Don Carlos is a splendid-looking Spaniard, with exile written all over him; whether natural or cultivated, the pose was perfect—the sadness and abstraction, the forced amusement, the far-away look in the eyes—but it wasn't melodramatic, and you didn't feel like laughing. The Duchess of Madrid was reine aux bouts des ongles and an ideal consort for a banished monarch. She must have been very beautiful at one period of her life, and is still strikingly fine-looking. She was dressed as the great ladies on the Continent know how to dress, and wore some lovely diamonds. She had the same melancholy far-away expression as Don Carlos, and they both seemed rather bored, as if they had had too much of the suite, who are really nothing but pensioners.
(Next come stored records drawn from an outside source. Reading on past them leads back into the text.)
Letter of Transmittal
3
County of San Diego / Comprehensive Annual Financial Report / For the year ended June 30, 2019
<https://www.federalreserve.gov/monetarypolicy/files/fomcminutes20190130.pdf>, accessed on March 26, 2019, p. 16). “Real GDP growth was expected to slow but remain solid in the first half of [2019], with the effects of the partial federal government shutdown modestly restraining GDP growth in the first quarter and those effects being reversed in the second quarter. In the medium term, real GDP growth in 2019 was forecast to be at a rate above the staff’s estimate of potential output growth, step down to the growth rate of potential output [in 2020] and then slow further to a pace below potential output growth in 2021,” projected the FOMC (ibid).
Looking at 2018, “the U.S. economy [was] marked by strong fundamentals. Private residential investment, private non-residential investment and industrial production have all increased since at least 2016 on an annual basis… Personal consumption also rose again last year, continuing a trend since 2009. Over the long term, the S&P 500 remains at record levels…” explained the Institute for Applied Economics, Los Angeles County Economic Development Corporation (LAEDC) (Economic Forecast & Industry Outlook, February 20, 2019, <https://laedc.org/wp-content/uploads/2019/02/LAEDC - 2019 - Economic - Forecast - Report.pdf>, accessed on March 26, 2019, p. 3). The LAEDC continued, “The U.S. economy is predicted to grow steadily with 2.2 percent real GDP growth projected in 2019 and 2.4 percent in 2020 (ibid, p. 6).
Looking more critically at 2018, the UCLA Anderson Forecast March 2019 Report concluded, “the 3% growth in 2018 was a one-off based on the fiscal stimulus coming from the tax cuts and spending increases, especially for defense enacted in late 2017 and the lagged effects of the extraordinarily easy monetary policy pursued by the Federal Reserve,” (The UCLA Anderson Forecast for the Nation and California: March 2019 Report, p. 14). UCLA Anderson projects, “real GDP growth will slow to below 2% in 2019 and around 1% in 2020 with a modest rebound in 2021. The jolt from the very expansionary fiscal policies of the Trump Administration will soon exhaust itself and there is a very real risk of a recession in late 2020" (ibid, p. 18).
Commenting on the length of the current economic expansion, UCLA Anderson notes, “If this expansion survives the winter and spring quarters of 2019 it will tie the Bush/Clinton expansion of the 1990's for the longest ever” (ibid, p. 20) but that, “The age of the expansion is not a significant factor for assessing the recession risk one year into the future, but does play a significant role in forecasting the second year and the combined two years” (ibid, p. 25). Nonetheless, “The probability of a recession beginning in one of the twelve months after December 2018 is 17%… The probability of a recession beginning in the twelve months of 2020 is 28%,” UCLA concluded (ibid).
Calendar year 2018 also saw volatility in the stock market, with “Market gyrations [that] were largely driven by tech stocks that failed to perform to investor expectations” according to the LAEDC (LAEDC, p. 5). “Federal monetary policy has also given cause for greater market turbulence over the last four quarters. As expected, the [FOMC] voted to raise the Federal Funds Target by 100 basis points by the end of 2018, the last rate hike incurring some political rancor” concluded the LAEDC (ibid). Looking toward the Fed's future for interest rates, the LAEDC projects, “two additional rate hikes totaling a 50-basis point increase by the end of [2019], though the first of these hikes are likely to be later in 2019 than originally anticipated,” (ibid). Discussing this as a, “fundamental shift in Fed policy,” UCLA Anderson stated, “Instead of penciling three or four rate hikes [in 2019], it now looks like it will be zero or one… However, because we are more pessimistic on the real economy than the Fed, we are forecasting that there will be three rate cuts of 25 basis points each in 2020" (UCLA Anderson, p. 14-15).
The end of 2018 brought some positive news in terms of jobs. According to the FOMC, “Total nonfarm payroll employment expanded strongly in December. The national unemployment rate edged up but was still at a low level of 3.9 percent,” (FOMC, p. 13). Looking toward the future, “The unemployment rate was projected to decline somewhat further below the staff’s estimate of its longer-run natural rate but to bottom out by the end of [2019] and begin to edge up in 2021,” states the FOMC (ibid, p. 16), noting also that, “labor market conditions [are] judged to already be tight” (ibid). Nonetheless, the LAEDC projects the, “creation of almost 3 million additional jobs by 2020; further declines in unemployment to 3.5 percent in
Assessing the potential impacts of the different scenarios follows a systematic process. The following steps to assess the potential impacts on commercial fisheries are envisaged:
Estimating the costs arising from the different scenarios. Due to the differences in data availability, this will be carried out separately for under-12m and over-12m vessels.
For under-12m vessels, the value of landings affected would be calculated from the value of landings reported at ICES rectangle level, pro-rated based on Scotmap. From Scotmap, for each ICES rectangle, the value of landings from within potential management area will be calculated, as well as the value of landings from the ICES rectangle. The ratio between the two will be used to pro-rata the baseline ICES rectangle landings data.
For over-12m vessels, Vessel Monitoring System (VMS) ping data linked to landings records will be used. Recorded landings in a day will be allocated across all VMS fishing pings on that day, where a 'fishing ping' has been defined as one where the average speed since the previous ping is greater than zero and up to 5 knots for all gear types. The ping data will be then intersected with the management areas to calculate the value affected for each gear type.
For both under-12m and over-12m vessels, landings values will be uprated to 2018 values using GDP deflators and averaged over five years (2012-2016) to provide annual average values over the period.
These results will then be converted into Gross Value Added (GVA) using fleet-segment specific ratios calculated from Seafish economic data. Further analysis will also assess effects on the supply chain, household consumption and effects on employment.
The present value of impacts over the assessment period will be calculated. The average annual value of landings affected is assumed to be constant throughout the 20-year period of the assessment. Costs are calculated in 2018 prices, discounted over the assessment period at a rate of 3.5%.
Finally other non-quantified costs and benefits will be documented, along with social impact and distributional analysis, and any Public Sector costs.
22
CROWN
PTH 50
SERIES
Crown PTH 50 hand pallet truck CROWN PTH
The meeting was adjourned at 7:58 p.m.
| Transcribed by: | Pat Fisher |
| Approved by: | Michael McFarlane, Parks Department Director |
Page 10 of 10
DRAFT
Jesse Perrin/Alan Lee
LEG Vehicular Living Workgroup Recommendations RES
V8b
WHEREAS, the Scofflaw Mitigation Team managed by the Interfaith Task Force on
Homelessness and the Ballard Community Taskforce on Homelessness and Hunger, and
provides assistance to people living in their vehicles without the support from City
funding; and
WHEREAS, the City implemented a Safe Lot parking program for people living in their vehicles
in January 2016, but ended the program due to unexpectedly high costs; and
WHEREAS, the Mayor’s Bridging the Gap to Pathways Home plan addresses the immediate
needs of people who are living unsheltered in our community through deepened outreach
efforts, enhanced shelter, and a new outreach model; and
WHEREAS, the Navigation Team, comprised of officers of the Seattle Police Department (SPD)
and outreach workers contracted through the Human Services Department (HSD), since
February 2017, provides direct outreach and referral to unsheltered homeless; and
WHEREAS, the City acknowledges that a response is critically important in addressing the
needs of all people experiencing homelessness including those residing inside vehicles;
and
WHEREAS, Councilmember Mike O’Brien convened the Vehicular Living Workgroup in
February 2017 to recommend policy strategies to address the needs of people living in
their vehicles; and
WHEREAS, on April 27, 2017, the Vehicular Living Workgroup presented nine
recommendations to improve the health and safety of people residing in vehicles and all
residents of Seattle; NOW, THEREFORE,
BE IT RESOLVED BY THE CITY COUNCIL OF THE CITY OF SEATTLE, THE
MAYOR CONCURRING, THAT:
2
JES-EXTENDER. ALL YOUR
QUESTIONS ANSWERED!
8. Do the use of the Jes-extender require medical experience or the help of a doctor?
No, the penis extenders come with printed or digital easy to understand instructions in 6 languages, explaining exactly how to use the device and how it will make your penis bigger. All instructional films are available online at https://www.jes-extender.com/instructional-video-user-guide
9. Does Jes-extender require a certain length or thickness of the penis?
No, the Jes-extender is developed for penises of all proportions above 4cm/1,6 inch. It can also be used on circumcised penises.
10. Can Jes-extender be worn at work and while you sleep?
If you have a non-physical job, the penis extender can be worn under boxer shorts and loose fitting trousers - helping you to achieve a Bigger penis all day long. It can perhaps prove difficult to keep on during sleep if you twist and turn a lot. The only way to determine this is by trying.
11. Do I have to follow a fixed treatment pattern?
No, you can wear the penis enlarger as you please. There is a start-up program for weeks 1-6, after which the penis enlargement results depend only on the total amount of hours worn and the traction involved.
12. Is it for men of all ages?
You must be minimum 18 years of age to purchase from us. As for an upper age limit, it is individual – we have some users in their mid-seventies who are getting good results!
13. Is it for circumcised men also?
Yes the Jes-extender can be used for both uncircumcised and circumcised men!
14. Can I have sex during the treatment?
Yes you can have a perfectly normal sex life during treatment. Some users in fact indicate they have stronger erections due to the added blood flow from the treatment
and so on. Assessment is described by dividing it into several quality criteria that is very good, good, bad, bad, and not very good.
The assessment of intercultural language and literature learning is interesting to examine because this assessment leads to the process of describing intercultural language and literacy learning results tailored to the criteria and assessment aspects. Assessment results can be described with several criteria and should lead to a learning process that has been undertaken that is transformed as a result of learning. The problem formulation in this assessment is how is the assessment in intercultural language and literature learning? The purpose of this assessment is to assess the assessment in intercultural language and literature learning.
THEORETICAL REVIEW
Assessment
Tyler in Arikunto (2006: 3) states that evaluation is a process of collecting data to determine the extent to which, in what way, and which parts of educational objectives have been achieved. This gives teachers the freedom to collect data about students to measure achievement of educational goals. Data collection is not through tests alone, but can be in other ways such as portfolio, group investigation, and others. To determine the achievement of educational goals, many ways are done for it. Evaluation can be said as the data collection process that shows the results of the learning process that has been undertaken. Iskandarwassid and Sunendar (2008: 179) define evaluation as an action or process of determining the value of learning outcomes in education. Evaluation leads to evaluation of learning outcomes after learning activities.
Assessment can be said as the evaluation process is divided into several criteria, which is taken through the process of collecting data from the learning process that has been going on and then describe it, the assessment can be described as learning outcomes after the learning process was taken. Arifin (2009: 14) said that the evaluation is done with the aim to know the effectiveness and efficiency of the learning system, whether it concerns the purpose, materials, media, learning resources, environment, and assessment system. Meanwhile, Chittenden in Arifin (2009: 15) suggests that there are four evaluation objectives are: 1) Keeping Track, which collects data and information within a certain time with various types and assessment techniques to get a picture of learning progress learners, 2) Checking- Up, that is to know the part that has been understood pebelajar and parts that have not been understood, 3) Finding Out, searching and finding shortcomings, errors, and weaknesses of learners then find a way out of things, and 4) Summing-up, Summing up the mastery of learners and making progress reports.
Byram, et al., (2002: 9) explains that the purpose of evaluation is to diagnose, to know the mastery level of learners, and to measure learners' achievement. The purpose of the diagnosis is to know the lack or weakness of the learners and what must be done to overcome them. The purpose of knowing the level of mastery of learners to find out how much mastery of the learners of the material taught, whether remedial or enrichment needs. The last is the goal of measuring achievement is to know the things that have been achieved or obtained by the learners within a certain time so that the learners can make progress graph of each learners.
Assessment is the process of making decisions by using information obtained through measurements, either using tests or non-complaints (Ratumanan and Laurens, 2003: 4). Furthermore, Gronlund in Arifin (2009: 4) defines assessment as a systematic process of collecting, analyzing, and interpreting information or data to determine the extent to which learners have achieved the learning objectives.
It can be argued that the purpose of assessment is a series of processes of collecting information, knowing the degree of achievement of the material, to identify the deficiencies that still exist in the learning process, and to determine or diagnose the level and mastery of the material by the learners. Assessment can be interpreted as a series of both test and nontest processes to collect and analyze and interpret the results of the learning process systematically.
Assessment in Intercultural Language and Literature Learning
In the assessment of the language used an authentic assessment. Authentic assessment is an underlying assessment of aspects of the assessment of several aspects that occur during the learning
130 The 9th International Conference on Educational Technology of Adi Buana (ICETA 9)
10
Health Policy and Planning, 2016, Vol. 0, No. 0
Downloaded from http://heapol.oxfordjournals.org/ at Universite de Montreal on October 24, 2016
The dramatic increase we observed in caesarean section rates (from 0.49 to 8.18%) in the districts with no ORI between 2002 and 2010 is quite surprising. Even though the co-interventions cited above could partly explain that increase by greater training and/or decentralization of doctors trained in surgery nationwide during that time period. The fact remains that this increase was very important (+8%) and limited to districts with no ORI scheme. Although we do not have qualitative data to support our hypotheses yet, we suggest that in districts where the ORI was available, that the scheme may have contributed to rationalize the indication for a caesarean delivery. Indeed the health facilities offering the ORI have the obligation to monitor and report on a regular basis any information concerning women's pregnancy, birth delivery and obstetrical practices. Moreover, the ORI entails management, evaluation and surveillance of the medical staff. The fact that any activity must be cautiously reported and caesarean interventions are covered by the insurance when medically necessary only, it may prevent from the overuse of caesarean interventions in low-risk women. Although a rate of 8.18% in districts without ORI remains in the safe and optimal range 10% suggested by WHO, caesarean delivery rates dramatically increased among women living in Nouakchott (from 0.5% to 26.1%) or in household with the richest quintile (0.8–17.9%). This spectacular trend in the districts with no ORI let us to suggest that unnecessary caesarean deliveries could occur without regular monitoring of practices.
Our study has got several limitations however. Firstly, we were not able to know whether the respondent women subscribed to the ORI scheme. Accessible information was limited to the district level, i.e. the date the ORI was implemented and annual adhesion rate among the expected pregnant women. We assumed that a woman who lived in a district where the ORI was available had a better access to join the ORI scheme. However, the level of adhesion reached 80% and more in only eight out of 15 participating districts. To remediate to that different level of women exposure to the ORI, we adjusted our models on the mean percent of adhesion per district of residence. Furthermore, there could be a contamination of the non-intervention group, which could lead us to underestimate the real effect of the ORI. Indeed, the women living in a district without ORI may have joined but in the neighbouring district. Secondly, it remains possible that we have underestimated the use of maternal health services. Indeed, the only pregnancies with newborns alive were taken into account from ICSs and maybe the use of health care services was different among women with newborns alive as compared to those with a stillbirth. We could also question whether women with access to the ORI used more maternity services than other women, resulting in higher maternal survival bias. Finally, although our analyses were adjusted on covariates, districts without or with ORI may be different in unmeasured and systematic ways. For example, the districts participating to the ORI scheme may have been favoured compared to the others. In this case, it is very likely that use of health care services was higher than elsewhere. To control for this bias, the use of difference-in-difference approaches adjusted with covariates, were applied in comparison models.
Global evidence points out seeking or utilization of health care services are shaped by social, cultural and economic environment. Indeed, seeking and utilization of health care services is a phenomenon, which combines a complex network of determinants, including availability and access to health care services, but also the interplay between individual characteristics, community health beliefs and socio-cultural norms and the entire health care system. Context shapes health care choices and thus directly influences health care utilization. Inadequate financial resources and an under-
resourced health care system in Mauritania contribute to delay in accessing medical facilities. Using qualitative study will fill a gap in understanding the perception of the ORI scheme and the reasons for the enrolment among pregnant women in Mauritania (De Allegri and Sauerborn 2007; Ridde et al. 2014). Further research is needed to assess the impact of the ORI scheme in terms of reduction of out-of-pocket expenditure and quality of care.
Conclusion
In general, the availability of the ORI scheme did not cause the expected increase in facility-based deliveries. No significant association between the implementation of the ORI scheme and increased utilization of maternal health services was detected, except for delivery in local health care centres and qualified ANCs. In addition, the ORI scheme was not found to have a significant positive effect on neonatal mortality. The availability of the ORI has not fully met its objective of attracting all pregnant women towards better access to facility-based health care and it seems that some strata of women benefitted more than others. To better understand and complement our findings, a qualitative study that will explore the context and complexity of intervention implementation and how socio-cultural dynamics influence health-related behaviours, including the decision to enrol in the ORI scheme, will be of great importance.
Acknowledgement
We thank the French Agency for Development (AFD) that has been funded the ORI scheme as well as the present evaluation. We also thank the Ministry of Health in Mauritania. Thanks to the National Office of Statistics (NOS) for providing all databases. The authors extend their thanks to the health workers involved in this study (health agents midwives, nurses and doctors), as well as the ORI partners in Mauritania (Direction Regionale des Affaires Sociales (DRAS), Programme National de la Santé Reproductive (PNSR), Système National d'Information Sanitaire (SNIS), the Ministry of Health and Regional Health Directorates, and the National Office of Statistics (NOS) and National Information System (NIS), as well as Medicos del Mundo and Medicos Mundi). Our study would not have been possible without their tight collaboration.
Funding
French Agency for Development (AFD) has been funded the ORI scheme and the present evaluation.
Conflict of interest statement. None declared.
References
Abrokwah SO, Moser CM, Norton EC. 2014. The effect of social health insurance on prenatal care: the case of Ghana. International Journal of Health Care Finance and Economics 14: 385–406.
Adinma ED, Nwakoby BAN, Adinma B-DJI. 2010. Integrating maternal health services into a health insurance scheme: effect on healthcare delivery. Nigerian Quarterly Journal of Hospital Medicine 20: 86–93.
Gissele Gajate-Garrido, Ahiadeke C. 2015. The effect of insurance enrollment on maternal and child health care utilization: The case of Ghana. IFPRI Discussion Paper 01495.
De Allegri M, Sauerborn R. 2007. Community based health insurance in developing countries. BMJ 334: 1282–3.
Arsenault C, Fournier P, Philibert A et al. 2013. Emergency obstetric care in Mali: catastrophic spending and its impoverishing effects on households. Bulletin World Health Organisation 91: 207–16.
Sir Charles says they have not a peseta to bless themselves with, and live entirely on the bounty of Don Carlos. They follow him wherever he goes and form a sort of court for him; they are nothing but a pack of conspirators and professional revolutionists who dare not go back to Spain, and as they have all been broken in the Carlist cause, and still continue to intrigue and make themselves useful, Don Carlos has to put up with them. And I must say I think he does it right royally, keeping up a fine old Bourbon custom, for these people can still say, like the needy noblesse in Louis XIV.'s time, that they "bank with the king."
The Kursaal
When we had "done" Don Carlos and his dinner-party, Sir Charles suggested that we should go to the Kursaal and try our luck at Petits Chevaux. We found the room crowded, and most of the people looked like those I saw at the Monico in London the night Algy Chevington took me there for supper, when he couldn't get a table at the Trocadero. At first we couldn't get near the tables, but the Marquise went and stood behind the croupier, and got him a place for her. Then a man, who I am sure was a High Church curate, for he had cut off his coat collar and let his hair grow long like a French abbÉ, offered me his seat if I would touch his money for him. But he gave me bad luck till he was cleared out, and then I began to win. It was such fun, and I raked in quantities of gold and some five-franc pieces made of lead. The Marquise and I won, but the others had no luck, and I saw the Marquis somewhere in the back drinking beer with an impossible female, and I told him so afterwards, and that I thought it was very rude to the ladies in his party, and he looked as if he would like to choke me. The Vicomte told Blanche that he believed the croupier tampered with the machinery and could make any horse win he liked, and the croupier heard. For an instant I thought there was going to be a "scene," but the Marquise said such a cochon as the croupier wouldn't dare to strike the Vicomte, who it seems spends the time he can spare from automobiling in Paris in duelling. "Mais, comme il est sale, ce croupier," the Marquise said to me, and then added that the croupiers at Monte Carlo were as beautiful as Lucifer, and that a friend of hers, a Comtesse Jean d'Outremer, had eloped with one. A bÊtise she called it. I told Sir Charles after that that I thought we had better go, and they all walked with us as far as the National. The Marquis and the Vicomte kissed my hand, and Sir Charles told me to call on the Marquise to-morrow, as she expected it. My kindest regard to Madame de Croixmare and the family at the chÂteau.—Your dearest Mamma.